| What this task involves |
In the records that follow, switch every "land-cover types" to "terrain classes" and reproduce the lines with no other change.

───── The input ─────

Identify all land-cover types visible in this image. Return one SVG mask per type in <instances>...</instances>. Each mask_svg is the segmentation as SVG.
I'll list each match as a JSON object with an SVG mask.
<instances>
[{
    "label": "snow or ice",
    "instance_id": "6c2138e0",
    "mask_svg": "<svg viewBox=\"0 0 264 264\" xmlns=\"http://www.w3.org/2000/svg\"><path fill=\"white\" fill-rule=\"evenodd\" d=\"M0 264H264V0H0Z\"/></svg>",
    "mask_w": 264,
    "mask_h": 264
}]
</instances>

─────

| Exercise result |
Identify all terrain classes visible in this image. Return one SVG mask per type in <instances>...</instances>. Each mask_svg is the segmentation as SVG.
I'll list each match as a JSON object with an SVG mask.
<instances>
[{
    "label": "snow or ice",
    "instance_id": "6c2138e0",
    "mask_svg": "<svg viewBox=\"0 0 264 264\" xmlns=\"http://www.w3.org/2000/svg\"><path fill=\"white\" fill-rule=\"evenodd\" d=\"M0 264H264V0H0Z\"/></svg>",
    "mask_w": 264,
    "mask_h": 264
}]
</instances>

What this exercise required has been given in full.